Ultrastructural studies of prepubertal porcine uterine tube epithelium.

Ultrastructural details of prepubertal porcine uterine tube (oviduct) were studied in normal, growing gilts and compared with observations reported in other species. Tissues from the ampulla region of uterine tube were taken from 6 prepubertal gilts (106 to 139 days old) to determine cytodifferentiation of ciliated and secretory cells. The epithelium consisted of 2 distinctive cells, the ciliated and the secretory cells. Cilia were observed in the uterine tube of prepubertal gilts; however, degeneration of cilia was not observed in the present study. Most prominent observations were the occurrence of fibrous granules in the apical cytoplasm of ciliated cells. These fibrous granules contained electron-dense material and were present near basal bodies. The most unusual feature was the occurrence of procentrioles around a condensation form.
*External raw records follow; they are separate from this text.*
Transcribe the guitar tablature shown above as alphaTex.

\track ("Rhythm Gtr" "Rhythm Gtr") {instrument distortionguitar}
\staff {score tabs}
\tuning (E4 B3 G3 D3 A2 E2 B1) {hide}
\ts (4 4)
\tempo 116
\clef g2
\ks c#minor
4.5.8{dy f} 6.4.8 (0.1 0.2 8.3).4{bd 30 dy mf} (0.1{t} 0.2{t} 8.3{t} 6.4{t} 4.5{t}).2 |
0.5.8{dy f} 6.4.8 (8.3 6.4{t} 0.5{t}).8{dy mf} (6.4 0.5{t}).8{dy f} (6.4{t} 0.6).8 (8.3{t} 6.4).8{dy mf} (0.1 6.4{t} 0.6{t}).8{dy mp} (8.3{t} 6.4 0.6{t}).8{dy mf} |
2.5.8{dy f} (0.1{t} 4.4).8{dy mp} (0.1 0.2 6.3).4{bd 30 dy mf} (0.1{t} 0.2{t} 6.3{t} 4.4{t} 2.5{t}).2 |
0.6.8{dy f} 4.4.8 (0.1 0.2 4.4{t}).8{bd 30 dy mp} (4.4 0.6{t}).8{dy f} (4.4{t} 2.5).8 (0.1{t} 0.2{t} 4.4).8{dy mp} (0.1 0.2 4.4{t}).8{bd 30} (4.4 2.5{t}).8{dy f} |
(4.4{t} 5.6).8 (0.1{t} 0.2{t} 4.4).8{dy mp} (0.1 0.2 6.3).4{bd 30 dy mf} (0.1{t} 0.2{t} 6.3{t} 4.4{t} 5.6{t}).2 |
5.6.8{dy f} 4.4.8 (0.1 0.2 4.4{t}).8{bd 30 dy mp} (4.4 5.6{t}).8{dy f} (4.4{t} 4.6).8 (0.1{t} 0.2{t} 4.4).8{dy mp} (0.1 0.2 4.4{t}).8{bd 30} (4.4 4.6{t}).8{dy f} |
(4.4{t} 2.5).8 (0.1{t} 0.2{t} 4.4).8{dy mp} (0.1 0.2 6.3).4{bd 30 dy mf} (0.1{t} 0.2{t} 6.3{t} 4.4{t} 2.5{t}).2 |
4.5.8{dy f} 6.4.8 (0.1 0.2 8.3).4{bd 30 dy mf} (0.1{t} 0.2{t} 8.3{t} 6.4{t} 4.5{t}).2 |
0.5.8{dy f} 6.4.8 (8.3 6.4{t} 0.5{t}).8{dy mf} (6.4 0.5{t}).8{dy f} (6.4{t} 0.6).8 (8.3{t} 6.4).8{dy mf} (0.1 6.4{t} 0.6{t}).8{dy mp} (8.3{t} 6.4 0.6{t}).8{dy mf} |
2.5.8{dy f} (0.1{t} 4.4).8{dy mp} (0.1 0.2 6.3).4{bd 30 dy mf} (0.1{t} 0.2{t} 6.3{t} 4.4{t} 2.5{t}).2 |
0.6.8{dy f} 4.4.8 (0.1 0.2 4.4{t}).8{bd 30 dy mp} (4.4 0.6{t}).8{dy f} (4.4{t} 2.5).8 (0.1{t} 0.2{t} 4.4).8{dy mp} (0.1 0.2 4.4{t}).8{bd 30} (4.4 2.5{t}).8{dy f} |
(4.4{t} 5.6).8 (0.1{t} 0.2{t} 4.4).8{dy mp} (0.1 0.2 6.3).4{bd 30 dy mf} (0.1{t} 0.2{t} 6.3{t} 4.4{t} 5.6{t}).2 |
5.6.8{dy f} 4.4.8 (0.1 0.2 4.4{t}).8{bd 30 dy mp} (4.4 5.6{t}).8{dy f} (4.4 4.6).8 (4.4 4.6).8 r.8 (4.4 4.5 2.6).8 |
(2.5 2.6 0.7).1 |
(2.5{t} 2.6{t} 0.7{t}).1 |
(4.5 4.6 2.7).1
These data indicate that ciliated cells are sensitive to estrogen. Intimate morphologic association between fibrous granules and basal bodies indicate that fibrous granules might provide precursor material for the development of cilia and rootlets. The cytoplasm of the secretory cells contained rough endoplasmic reticulum of tubular form and numerous ribosomes. Evidence for synthesis, storage, and release of secretory granules was not apparent. It is suggested that the secretory cells are not sensitive to the low, circulating concentration of plasma estrogen. The ultrastructure of the stromal cells and lymphatic capillary was described for the 1st time. The uterine tube stromal cells were characterized by prominent nucleus and a few cytoplasmic organelles. The lymphatic capillaries were distinguished by the blood capillaries, their much wider lumen, endothelium with an attenuated cytoplasm, absence of basal lamina, and overlapping and interdigitating intercellular junctions. The fine structure of the porcine uterine tube lymphatic capillary generally resembled that of other mammalian species.